Can you lay out the records from the line with "genus: Nocloa" to the line with "common name: African scurfpea", both ends included, as a Markdown table with the columns Row and Line? Number each row, leave out blank lines, and include no other lines.
--- START OF Stored data ---
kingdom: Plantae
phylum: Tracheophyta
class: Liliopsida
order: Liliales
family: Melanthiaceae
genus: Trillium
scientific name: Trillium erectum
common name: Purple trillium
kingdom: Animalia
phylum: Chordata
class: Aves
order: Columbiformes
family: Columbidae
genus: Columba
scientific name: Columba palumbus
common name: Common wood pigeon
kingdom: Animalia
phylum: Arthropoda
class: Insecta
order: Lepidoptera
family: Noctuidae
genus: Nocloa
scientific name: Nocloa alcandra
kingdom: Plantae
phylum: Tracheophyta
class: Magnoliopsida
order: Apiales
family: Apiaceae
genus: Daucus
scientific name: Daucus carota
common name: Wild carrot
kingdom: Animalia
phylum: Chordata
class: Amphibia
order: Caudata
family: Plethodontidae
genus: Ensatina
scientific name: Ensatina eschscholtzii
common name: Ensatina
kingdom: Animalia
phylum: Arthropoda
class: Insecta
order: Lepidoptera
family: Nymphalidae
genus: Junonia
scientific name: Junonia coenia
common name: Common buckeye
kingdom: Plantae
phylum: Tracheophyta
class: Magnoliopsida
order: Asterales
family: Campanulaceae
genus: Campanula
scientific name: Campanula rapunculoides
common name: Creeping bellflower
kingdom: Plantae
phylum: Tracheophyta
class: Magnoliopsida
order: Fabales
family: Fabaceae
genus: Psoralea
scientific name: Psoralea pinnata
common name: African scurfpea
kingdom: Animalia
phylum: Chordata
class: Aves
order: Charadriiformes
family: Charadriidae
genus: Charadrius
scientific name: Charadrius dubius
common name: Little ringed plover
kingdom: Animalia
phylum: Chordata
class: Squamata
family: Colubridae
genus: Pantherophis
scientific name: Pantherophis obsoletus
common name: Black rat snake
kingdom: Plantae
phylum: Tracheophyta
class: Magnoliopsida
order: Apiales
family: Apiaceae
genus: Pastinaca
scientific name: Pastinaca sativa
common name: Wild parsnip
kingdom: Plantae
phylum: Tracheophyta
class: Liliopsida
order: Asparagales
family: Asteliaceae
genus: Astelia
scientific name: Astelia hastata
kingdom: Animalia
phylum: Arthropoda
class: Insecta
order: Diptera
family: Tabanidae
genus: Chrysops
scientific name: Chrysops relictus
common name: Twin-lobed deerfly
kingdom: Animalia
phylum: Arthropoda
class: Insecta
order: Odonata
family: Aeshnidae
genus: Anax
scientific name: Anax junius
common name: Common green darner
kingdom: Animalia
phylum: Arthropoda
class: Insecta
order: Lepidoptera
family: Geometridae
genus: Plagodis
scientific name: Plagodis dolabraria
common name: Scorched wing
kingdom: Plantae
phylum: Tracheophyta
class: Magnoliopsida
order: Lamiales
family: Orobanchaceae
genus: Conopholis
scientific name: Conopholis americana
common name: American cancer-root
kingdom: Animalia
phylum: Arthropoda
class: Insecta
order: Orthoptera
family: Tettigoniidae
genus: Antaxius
--- END OF Stored data ---
■ Written answer ■
| Row | Line |
|---|---|
| 1 | genus: Nocloa |
| 2 | scientific name: Nocloa alcandra |
| 3 | kingdom: Plantae |
| 4 | phylum: Tracheophyta |
| 5 | class: Magnoliopsida |
| 6 | order: Apiales |
| 7 | family: Apiaceae |
| 8 | genus: Daucus |
| 9 | scientific name: Daucus carota |
| 10 | common name: Wild carrot |
| 11 | kingdom: Animalia |
| 12 | phylum: Chordata |
| 13 | class: Amphibia |
| 14 | order: Caudata |
| 15 | family: Plethodontidae |
| 16 | genus: Ensatina |
| 17 | scientific name: Ensatina eschscholtzii |
| 18 | common name: Ensatina |
| 19 | kingdom: Animalia |
| 20 | phylum: Arthropoda |
| 21 | class: Insecta |
| 22 | order: Lepidoptera |
| 23 | family: Nymphalidae |
| 24 | genus: Junonia |
| 25 | scientific name: Junonia coenia |
| 26 | common name: Common buckeye |
| 27 | kingdom: Plantae |
| 28 | phylum: Tracheophyta |
| 29 | class: Magnoliopsida |
| 30 | order: Asterales |
| 31 | family: Campanulaceae |
| 32 | genus: Campanula |
| 33 | scientific name: Campanula rapunculoides |
| 34 | common name: Creeping bellflower |
| 35 | kingdom: Plantae |
| 36 | phylum: Tracheophyta |
| 37 | class: Magnoliopsida |
| 38 | order: Fabales |
| 39 | family: Fabaceae |
| 40 | genus: Psoralea |
| 41 | scientific name: Psoralea pinnata |
| 42 | common name: African scurfpea |